## Objetivo do exercício:
Dê continuidade ao texto abaixo sobre a procura tardia por psicoterapia, começando logo após a última frase.

## Trecho:
*****

Infelizmente digo que a profissão de psicoterapeuta se assemelha a uma parte da profissão de bombeiros. As pessoas não procuram a psicoterapia quando sentem que tem alguma coisa errada com a vida delas, ou quando sentem que não se conhecem, ou ainda quando estão vivendo uma vida meio sem sentido, ou quando sentem que estão dependendo emocionalmente de uma pessoa para viver. Estas situações não são importantes o suficiente para mobilizar uma boa parte das pessoas para buscar um cuidado maior consigo. Inclusive existe uma grande discrepância quando se fala de “cuidado consigo” entre o quanto se investe no cuidado físico, biológico, corpo, estética - coisas externas que dá para as outras pessoas perceberem - e o quanto se investe em cuidar mais da saúde mental. (novamente parecem ser coisas separadas, mas não são). No que se refere ao cuidado com a saúde mental, muitas pessoas só procuram a ajuda de um profissional quando a casa já está pegando fogo, quando já se está num desespero, quando já não se sabe mais como fazer para evitar entrar em contato com aquele sofrimento, quando já não se está mais querendo viver, quando as questões emocionais já estão se manifestando no físico, etc. Quando algo parece estar muito errado é que se pensa em como cuidar também desta esfera tão importante da vida. Mas uma situação de uma gravidade maior como estas não acontece de um dia para o outro. Muitas vezes os sofrimentos se arrastam por anos na vida das pessoas, até que se torne insuportável e as tragam para buscar uma forma de se cuidar e autoconhecer dando um outro lugar na vida para os sofrimentos.

*****

## Amostra de dados:
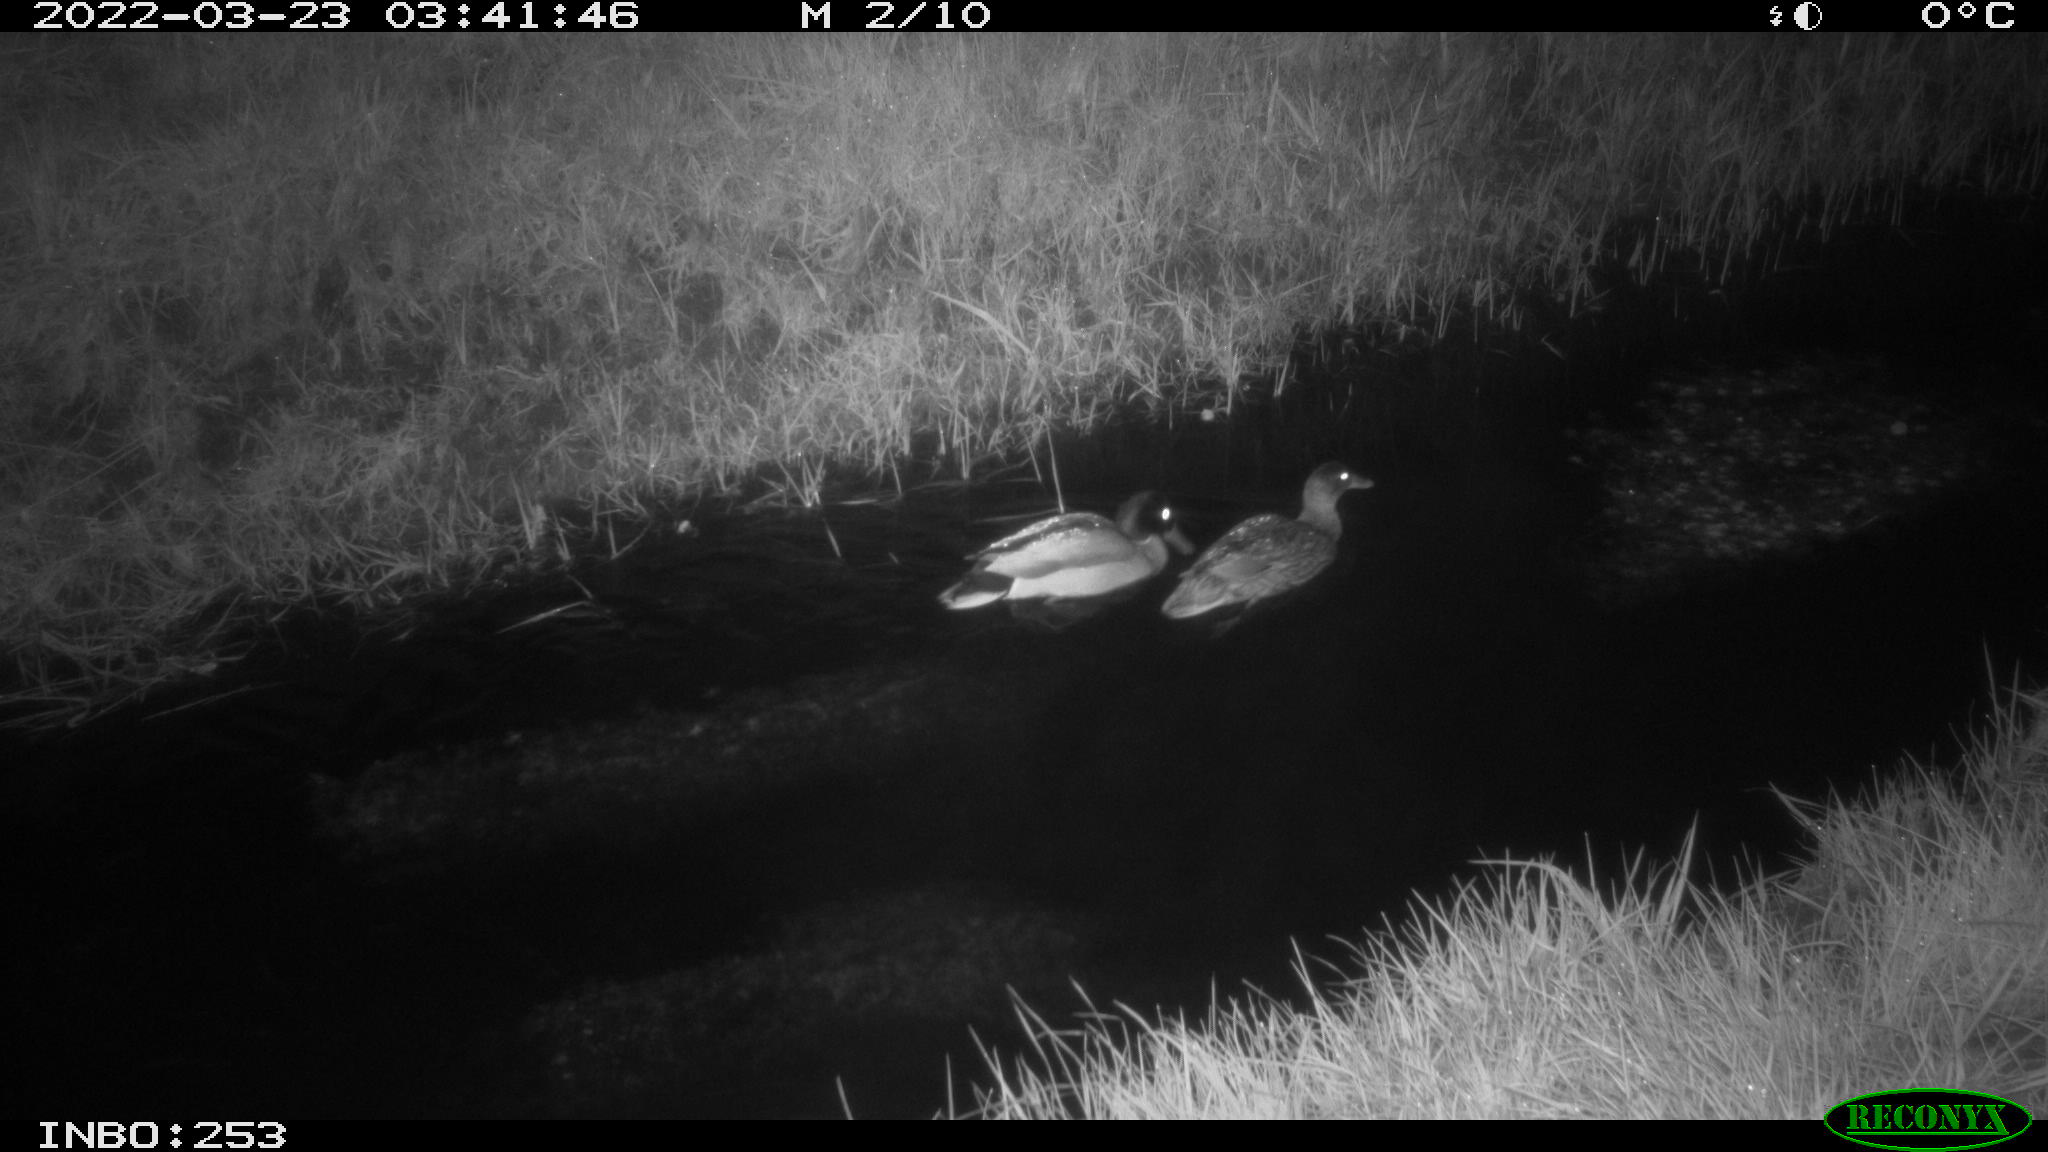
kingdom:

*****

## Resposta:
Como eu falei na primeira parte do texto: Não faço ideia de onde eu estaria se não tivesse começado a ver certas coisa dentro de mim desde muito cedo. Atualmente, sinto que uma boa parte dos meus traumas foram re-significados e hoje olho para eles como tendo sido uma porta de entrada para me direcionar de maneira tão determinada para o lugar de ser terapeuta e ajudar tantas pessoas. Corro o risco de ser meio fatalista ao dizer que é provável que eu nem estivesse aqui escrevendo estas linhas. Facilmente eu poderia ter me perdido nas aventuras de adolescente crescendo em um bairro que me dava acesso a várias situações que colocaram minha vida em risco, como pude ver com amigos bem próximos.


Então apesar de não achar que a psicoterapia vai salvar o mundo, tenho me perguntado: Quem você tem sido sem refletir muito sobre você mesmo? Que comportamentos você tem sustentado na sua vida que não te deixam feliz ou te realiza e que você não parou ainda para tentar entender? Quantos sentimentos guardados não estão permitindo que você possa viver uma história diferente da que você já conhece, se mantendo refém de um passado que ainda não passou dentro de você porque não se deu ao trabalho de colocar para fora o que não te serve mais? Quem você tem o potencial de ser, mas que não se atualiza por nem acreditar que é possível mudar?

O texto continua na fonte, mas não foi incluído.